Twitter ou Facebook : inutiles pour recommander un livre

Clément Solym - 23.10.2009

Edition - Economie - Twitter - Facebook - inutiles


Peut-on faire confiance aux réseaux sociaux comme Facebook ou Twitter pour la recommandation de livres ? Non. Oui, c'est dur comme réponse, mais c'est ce que montre l'étude menée par Lovereading et avec un nom comme ça on peut imaginer qu'ils connaissent leur affaire. Dans leur sondage, 56 % des répondants ont expliqué qu'ils se servaient bien d'internet pour obtenir des renseignements sur les livres, mais seuls 17 % d'entre eux trouvent Twitter utile pour se faire prescrire un livre. Le plus petit score de l'étude...

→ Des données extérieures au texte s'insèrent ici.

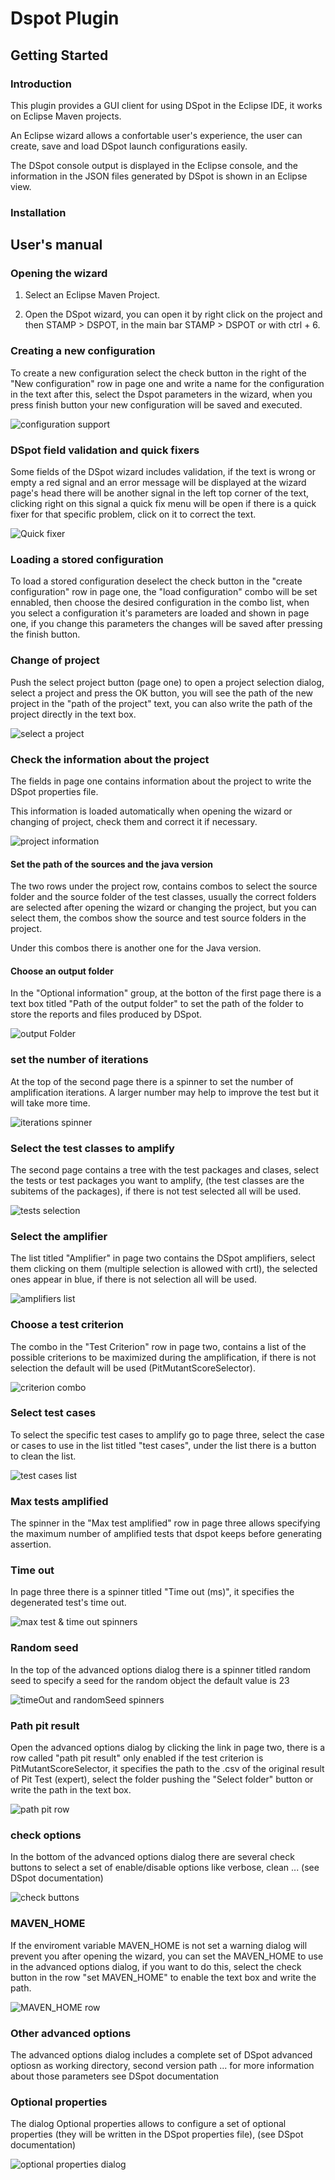 # Dspot Plugin 

## Getting Started

### Introduction

This plugin provides a GUI client for using DSpot in the Eclipse IDE,
it works on Eclipse Maven projects.

An Eclipse wizard allows a confortable user's experience, the user can
create, save and load DSpot launch configurations easily.

The DSpot console output is displayed in the Eclipse console, 
and the information in the JSON files generated by DSpot is shown in an Eclipse view.

### Installation

## User's manual

### Opening the wizard

1. Select an Eclipse Maven Project.

2. Open the DSpot wizard, you can open it by right click on the project and then STAMP > DSPOT,
in the main bar STAMP > DSPOT or with ctrl + 6.

### Creating a new configuration

To create a new configuration select the check button in the right of the "New configuration" row in page one and write a name for the configuration in the text
after this, select the Dspot parameters in the wizard, when you press finish button your new configuration will be saved and executed.

![configuration support](images/loadConfiguration.png)

### DSpot field validation and quick fixers

Some fields of the DSpot wizard includes validation, if the text is wrong or empty a red signal and an error message will be displayed at the wizard page's head
there will be another signal in the left top corner of the text, clicking right on this signal a quick fix menu will be open if there is a quick fixer for that 
specific problem, click on it to correct the text.

![Quick fixer](images/DSpotValidation.png)

### Loading a stored configuration

To load a stored configuration deselect the check button in the "create configuration" row in page one, the "load configuration" combo will be set ennabled,
then choose the desired configuration in the combo list, when you select a configuration it's parameters are loaded and shown in page one,
if you change this parameters the changes will be saved after pressing the finish button.

### Change of project

Push the select project button (page one) to open a project selection dialog, select a project and press the OK button,
you will see the path of the new project in the "path of the project" text, you can also write the path of the project directly in the text box.

![ select a project](images/selectProject.png)

### Check the information about the project

The fields in page one contains information about the project to write the DSpot properties file.

This information is loaded automatically when opening the wizard or changing of project, check them and correct it if necessary.

![ project information](images/projectInformation.png)

#### Set the path of the sources and the java version

The two rows under the project row, contains combos to select the source folder and the source folder of the test classes, usually the correct
folders are selected after opening the wizard or changing the project, but you can select them, the combos show the source and test source folders
in the project.

Under this combos there is another one for the Java version.

#### Choose an output folder

In the "Optional information" group, at the botton of the first page there is a text box titled "Path of the output folder" to set the path of the folder
to store the reports and files produced by DSpot.

![output Folder](images/outputFolder.png)

### set the number of iterations

At the top of the second page there is a spinner to set the number of amplification iterations. A larger number may help to improve the test but
it will take more time.

![iterations spinner](images/iterations.png)

### Select the test classes to amplify 

The second page contains a tree with the test packages and clases, select the tests or test packages you want to amplify, (the test classes are the subitems of the packages), if there is not test selected all will be used.

![tests selection](images/tests.png)
  
### Select the amplifier

The list titled "Amplifier" in page two contains the DSpot amplifiers, select them clicking on them (multiple selection is allowed with crtl),
the selected ones appear in blue, if there is not selection all will be used.

![amplifiers list](images/amplifiers.png)

### Choose a test criterion

The combo in the "Test Criterion" row in page two, contains a list of the possible criterions to be maximized during the amplification,
if there is not selection the default will be used (PitMutantScoreSelector).

![criterion combo](images/criterion.png)

### Select test cases

To select the specific test cases to amplify go to page three, select the case or cases to use in the list titled "test cases", 
under the list there is a button to clean the list. 

![test cases list](images/cases.png)

### Max tests amplified

The spinner in the "Max test amplified" row in page three allows specifying the maximum number of amplified tests that dspot keeps before generating assertion.

### Time out

In page three there is a spinner titled "Time out (ms)", it specifies the degenerated test's time out.

![max test & time out spinners](images/maxAndTimeSpinners.png)

### Random seed

In the top of the advanced options dialog there is a spinner titled random seed to specify a seed for the random object the default value is 23

![timeOut and randomSeed spinners](images/randomSeed.png)

### Path pit result

Open the advanced options dialog by clicking the link in page two, there is a row called "path pit result" 
only enabled if the test criterion is PitMutantScoreSelector, it specifies the path to the .csv of the original result of Pit Test (expert),
select the folder pushing the "Select folder" button or write the path in the text box.

![path pit row](images/pit.png)

### check options

In the bottom of the advanced options dialog there are several check buttons to select a set of enable/disable options like verbose, clean ... (see DSpot documentation)

![check buttons](images/buttons.png)

### MAVEN_HOME

If the enviroment variable MAVEN_HOME is not set a warning dialog will prevent you after opening the wizard, you can set the MAVEN_HOME to use
in the advanced options dialog, if you want to do this, select the check button in the row "set MAVEN_HOME" to enable the text box and write the path.

![MAVEN_HOME row](images/mavenHome.png)

### Other advanced options

The advanced options dialog includes a complete set of DSpot advanced optiosn as working directory, second version path ...
for more information about those parameters see DSpot documentation

### Optional properties

The dialog Optional properties allows to configure a set of optional properties (they will be written in the DSpot properties file), (see DSpot documentation)

![optional properties dialog](images/optionalDialog.png)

En revanche, les sites des éditeurs ou des auteurs et des marchands peuvent servir estiment 83 % des répondants. De fait, les réseaux sociaux obtiennent un score de 34 % de personnes qui les considèrent comme pertinents pour glaner quelques informations. Et les inciter à acheter.


L'enquête de Lovereading montre également que 87 % des clients potentiels s'attendent à ce que le livre numérique coûte moins cher, contre 12 % pour qui ils garderont le même prix que la version imprimée. Si l'intention chez les éditeurs n'est pas de sous-estimer et donc vendre moins cher les livres de leurs auteurs, on laisse les marchands libres de faire ce qu'ils veulent en terme de rabais. Ce qui en France n'a pas vraiment de sens...

Si quelques exceptions, comme le club de lecture de Jonathan Ross, lancé en mai sur Twitter, connaissent des vagues d'enthousiasme énorme, le bilan n'est pas folichon, puisque les informations données sur le club de Jonathan n'ont pas été renouvelées depuis juillet.

Ce qui fait que l'utilisation des réseaux sociaux doit de fait s'opérer avec une autre optique que celle de faire vendre le livre ou de préconiser son achat. « La tendance est que les entreprises les utiliseront comme des outils où ils peuvent trancher des campagnes promotionnelles classiques à travers l'environnement des réseaux sociaux », explique Sara Lloyd, directrice numérique de Pan Macmillan.

Chez Penguin, Jeremy Ettinghausen, éditeur numérique, explique que l'arrivée récente de ces réseaux les place dans une position de découverte de leur utilisation. Selon lui, les médias passent une part disproportionnée de temps à évoquer leur utilisation : si l'on peut y recourir pour donner un visage humain à une entreprise, on ne s'en sert pas, chez Penguin, comme d'un moyen de diffusion. Les utilisations sont encore donc à déterminer, au fil du temps.

Bien sûr, on ne renie pas l'outil promotionnel en soi : la position de Random House dans le domaine est claire. Ces réseaux sont là pour rester et ils représentent une bonne partie de l'action menée aujourd'hui pour promouvoir un livre. Mais essentiellement pour instaurer un contact entre l'auteur ou la maison et le lecteur.